Berkeley Div. still faces state scrutiny

While Yale and Berkeley Divinity School officials are placing the finishing touches on a new reaffiliation agreement, the Connecticut Attorney General’s Office is still investigating possible misappropriated funds within Berkeley.

Attorney General Richard Blumenthal has asked the school to turn over many of the school’s financial records and documents.

Berkeley, an Episcopal seminary affiliated with the Yale Divinity School, has been at the center of a controversy over alleged financial mismanagement since December.

Blumenthal said the investigation will focus on “whether funds were misappropriated, especially ones that were donated or contributed over the years.”

“It’s active and ongoing,” Blumenthal said of the inquiry. “We’re waiting for some additional documents from the [Berkeley] Divinity School.”

Stanley A. Twardy Jr., an attorney who has been retained by Berkeley, said the school is in the process of gathering the documents and intends to comply fully.

“We have indicated a willingness to cooperate and look forward to providing them with the information that they need,” said Twardy, who is an attorney at Day, Berry and Howard of Hartford.

In a Feb. 6 letter to Twardy, Blumenthal requested documents including information about Berkeley endowment funds, gifts, loans given to employees of the school, American Express statements, and the school’s payments of former Dean R. William Franklin’s daughter’s Harvard Medical School tuition.

The Hartford Courant reported in December that a Yale-initiated confidential audit showed that Franklin had improperly spent school money on his daughter’s Harvard Medical School tuition and other personal expenses.
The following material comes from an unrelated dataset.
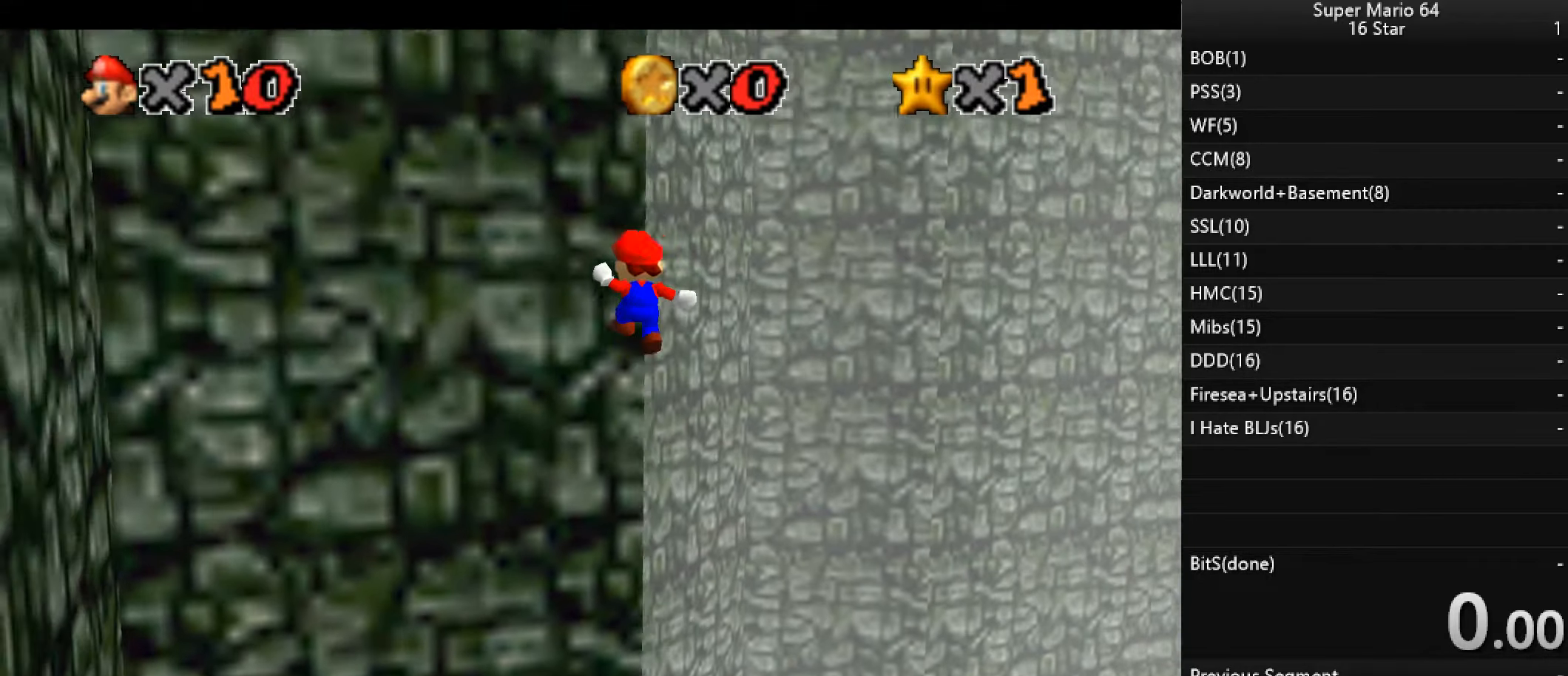
{"keys": ["down", "x"], "events": [[100, "x", "up"], [167, "x", "down"], [233, "down", "down"], [267, "up", "up"]]}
Franklin resigned from the school in early January, and Berkeley recently hired the Rev. Frederick Borsch as its interim dean.
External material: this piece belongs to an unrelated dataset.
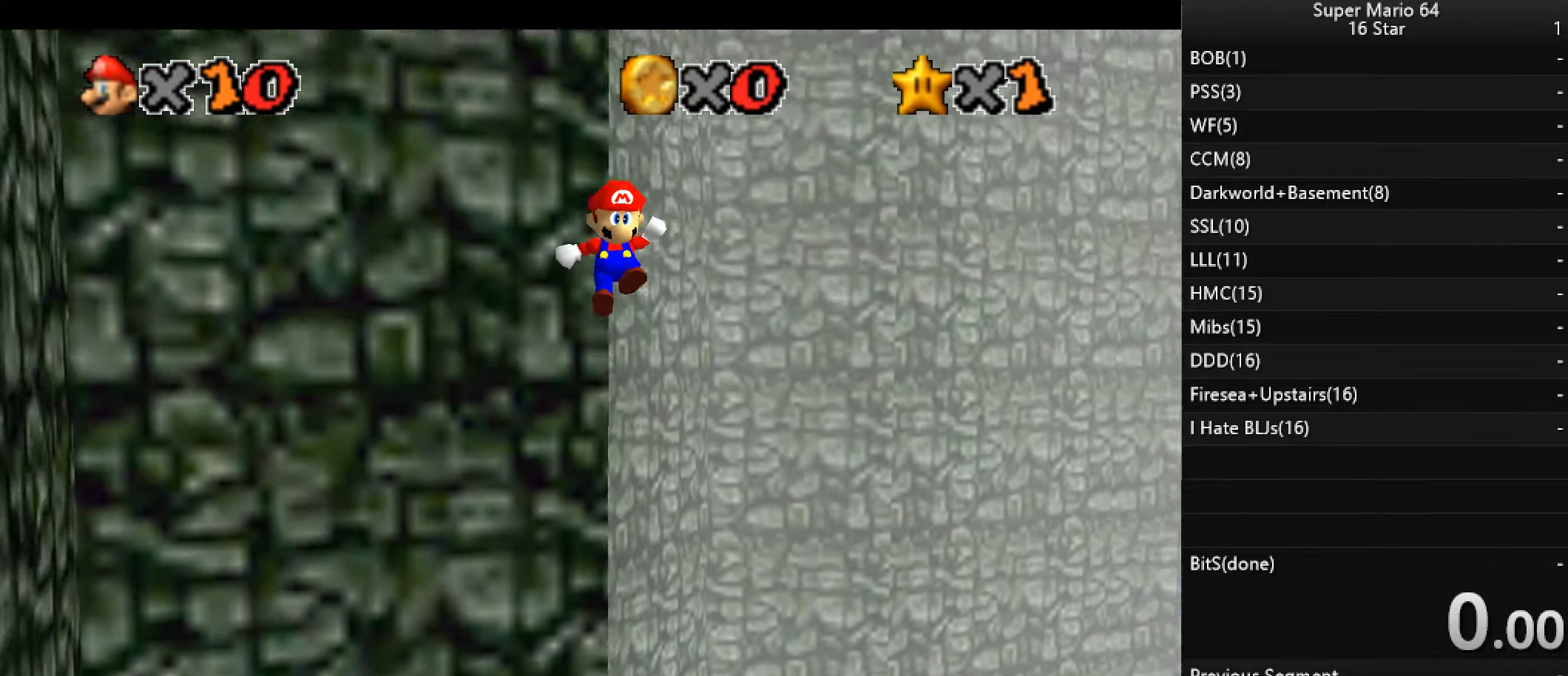
{"keys": ["left", "up", "x"], "events": [[233, "x", "up"], [333, "down", "up"], [333, "up", "down"], [400, "x", "down"], [467, "left", "down"]]}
Christian R. Sonne, the chairman of Berkeley’s board of trustees, told the Yale Daily News in late January that he had approved Franklin’s request for a $10,000 tuition payment and was unaware that such a payment violated University policy.

Blumenthal said he hopes to conclude the investigation shortly.

“We hope that we will conclude it in the couple next months, but the timing depends on how cooperative Berkeley is,” Blumenthal said. “They have been relatively cooperative, and we’re hoping they will continue to be cooperative.”